Excerpts from a dataset
=-=-=-=-=

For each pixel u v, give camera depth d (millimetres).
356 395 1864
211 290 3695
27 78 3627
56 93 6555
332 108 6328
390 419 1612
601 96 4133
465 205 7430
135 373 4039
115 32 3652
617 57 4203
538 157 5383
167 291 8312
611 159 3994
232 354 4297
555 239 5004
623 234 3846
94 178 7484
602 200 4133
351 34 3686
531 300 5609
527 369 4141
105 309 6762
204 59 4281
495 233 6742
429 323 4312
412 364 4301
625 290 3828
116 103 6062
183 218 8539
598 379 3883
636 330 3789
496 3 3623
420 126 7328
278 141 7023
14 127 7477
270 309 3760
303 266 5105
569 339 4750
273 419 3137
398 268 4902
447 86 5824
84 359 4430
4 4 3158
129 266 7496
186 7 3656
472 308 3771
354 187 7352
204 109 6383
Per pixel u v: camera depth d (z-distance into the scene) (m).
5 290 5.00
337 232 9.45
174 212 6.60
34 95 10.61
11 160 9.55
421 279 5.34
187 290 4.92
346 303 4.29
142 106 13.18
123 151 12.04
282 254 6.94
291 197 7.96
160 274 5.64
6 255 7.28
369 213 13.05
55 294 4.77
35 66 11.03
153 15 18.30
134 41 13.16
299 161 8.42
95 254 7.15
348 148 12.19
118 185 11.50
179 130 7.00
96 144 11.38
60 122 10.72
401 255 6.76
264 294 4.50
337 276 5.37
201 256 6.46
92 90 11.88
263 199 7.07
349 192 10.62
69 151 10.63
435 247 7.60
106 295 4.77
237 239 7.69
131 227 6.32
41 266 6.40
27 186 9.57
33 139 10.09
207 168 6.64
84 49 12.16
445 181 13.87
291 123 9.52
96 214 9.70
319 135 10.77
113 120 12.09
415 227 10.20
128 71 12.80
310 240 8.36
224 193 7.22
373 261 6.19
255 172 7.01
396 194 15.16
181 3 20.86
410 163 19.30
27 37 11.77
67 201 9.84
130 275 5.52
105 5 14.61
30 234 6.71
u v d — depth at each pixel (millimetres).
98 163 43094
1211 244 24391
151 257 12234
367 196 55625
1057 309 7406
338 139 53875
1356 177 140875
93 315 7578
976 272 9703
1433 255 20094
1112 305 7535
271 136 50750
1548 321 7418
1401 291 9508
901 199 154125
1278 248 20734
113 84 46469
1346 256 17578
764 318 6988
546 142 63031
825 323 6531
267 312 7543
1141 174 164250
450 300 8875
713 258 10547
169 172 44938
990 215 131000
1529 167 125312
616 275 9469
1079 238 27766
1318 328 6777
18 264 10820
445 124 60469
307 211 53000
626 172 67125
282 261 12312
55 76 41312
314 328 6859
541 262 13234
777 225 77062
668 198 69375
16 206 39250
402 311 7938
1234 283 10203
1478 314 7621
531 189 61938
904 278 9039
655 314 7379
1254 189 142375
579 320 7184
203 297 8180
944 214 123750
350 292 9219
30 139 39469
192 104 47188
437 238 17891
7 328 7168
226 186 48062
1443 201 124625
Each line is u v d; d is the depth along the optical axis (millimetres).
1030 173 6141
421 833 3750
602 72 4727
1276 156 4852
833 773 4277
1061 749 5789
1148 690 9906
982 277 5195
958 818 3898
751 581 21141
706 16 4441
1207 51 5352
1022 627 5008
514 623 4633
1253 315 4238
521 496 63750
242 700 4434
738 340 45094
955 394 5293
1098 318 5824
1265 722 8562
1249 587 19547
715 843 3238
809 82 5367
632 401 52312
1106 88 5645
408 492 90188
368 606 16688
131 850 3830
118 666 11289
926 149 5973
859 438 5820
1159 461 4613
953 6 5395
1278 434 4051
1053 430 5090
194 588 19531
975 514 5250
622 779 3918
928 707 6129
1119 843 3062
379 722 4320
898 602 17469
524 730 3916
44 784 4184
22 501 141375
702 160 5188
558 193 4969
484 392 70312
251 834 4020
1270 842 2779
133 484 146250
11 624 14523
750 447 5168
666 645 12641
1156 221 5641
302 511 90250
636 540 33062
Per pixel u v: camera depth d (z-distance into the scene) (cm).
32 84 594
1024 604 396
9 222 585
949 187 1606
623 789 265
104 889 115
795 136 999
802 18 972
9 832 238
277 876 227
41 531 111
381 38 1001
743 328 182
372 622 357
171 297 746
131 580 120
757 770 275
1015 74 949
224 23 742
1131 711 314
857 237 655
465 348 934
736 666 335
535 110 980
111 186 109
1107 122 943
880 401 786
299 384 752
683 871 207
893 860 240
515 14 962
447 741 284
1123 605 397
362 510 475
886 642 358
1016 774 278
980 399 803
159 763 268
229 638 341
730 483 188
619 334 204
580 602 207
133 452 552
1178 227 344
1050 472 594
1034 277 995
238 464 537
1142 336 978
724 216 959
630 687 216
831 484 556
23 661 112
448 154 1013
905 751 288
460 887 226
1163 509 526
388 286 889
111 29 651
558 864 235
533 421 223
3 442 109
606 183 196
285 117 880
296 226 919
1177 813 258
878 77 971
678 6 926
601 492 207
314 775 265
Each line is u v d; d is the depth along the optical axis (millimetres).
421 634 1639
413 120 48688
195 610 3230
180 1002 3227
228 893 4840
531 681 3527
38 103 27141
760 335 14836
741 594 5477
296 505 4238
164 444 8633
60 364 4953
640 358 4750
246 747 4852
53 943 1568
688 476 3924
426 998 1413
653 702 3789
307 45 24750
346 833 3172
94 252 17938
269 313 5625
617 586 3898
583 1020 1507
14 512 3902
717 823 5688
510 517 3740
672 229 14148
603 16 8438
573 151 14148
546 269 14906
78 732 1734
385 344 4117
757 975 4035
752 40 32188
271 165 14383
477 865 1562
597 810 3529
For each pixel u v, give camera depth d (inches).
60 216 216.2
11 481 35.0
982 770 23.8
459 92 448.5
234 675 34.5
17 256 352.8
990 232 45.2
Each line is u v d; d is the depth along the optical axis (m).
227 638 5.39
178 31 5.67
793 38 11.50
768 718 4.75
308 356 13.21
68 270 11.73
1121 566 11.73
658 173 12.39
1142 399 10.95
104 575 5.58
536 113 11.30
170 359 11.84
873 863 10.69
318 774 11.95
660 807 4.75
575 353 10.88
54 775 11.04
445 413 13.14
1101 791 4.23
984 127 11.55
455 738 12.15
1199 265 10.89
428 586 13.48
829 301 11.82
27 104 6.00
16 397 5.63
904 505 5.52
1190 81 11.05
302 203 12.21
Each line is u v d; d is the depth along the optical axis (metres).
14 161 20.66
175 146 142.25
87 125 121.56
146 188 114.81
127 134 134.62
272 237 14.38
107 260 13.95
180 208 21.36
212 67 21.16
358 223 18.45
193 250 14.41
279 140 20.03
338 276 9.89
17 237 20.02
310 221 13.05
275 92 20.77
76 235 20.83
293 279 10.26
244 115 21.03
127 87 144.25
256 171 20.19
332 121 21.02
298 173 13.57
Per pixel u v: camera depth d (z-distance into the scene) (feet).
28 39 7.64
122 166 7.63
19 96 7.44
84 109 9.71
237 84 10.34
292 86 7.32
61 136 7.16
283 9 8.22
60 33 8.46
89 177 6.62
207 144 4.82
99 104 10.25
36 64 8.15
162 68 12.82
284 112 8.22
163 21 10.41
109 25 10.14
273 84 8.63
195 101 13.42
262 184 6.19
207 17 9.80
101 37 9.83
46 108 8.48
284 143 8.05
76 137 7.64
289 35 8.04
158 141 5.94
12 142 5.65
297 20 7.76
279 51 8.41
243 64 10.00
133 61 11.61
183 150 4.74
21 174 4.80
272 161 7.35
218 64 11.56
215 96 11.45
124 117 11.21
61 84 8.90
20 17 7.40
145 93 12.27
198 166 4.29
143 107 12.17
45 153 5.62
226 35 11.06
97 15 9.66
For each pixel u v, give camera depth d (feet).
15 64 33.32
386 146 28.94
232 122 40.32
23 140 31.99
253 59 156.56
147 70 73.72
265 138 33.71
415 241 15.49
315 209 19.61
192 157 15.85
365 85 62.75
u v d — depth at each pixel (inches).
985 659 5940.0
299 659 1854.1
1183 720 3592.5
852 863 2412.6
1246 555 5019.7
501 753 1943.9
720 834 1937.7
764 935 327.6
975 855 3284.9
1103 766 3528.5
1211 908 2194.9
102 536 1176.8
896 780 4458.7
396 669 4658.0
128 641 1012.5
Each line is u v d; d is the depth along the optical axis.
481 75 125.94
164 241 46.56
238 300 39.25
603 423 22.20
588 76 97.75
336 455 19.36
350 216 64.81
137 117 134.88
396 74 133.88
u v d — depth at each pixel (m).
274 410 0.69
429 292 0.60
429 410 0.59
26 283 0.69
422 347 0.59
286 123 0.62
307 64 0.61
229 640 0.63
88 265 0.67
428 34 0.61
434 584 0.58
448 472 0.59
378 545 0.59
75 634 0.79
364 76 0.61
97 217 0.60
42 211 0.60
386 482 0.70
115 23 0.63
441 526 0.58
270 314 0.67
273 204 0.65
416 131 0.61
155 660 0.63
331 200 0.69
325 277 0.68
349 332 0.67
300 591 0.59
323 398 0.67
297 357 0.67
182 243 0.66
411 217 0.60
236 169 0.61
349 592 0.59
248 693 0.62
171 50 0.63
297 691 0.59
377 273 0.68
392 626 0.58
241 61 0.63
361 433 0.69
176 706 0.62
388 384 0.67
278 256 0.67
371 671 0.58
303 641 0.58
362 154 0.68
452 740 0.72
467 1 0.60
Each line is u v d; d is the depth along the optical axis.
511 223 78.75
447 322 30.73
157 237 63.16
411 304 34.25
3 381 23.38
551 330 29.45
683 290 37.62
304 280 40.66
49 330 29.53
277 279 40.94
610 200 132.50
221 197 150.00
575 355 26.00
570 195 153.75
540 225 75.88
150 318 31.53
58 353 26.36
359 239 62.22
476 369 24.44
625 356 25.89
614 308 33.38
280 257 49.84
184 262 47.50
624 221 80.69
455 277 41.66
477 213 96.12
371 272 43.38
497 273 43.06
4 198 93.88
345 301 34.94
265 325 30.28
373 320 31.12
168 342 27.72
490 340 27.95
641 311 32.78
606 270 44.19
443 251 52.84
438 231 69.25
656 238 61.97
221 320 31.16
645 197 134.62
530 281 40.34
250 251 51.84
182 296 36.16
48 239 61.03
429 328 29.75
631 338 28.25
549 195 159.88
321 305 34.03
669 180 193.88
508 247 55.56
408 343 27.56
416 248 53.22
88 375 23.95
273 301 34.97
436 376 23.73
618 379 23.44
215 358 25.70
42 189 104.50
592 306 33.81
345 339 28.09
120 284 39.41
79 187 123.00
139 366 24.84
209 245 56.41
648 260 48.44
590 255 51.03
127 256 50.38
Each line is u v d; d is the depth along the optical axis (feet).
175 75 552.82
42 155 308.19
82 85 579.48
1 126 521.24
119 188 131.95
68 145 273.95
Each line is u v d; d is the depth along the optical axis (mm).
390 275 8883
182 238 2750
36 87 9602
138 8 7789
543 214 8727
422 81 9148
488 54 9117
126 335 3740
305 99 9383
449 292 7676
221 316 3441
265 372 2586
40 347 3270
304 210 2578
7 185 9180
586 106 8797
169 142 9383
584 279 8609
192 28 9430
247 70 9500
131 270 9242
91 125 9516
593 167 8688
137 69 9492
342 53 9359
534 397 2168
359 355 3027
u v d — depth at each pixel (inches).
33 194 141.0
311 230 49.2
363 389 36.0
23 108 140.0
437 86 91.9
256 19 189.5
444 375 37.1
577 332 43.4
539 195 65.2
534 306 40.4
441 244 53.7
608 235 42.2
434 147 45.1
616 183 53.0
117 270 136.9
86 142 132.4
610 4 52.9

=-=-=-=-=

What the task requires
In the entries above, find the line holding "272 161 7.35" and the line holding "248 693 0.62", then retype exactly those two lines and every line between them, and nothing else.

Answer space
272 161 7.35
218 64 11.56
215 96 11.45
124 117 11.21
61 84 8.90
20 17 7.40
145 93 12.27
198 166 4.29
143 107 12.17
45 153 5.62
226 35 11.06
97 15 9.66
For each pixel u v, give camera depth d (feet).
15 64 33.32
386 146 28.94
232 122 40.32
23 140 31.99
253 59 156.56
147 70 73.72
265 138 33.71
415 241 15.49
315 209 19.61
192 157 15.85
365 85 62.75
u v d — depth at each pixel (inches).
985 659 5940.0
299 659 1854.1
1183 720 3592.5
852 863 2412.6
1246 555 5019.7
501 753 1943.9
720 834 1937.7
764 935 327.6
975 855 3284.9
1103 766 3528.5
1211 908 2194.9
102 536 1176.8
896 780 4458.7
396 669 4658.0
128 641 1012.5
Each line is u v d; d is the depth along the optical axis.
481 75 125.94
164 241 46.56
238 300 39.25
603 423 22.20
588 76 97.75
336 455 19.36
350 216 64.81
137 117 134.88
396 74 133.88
u v d — depth at each pixel (m).
274 410 0.69
429 292 0.60
429 410 0.59
26 283 0.69
422 347 0.59
286 123 0.62
307 64 0.61
229 640 0.63
88 265 0.67
428 34 0.61
434 584 0.58
448 472 0.59
378 545 0.59
75 634 0.79
364 76 0.61
97 217 0.60
42 211 0.60
386 482 0.70
115 23 0.63
441 526 0.58
270 314 0.67
273 204 0.65
416 131 0.61
155 660 0.63
331 200 0.69
325 277 0.68
349 332 0.67
300 591 0.59
323 398 0.67
297 357 0.67
182 243 0.66
411 217 0.60
236 169 0.61
349 592 0.59
248 693 0.62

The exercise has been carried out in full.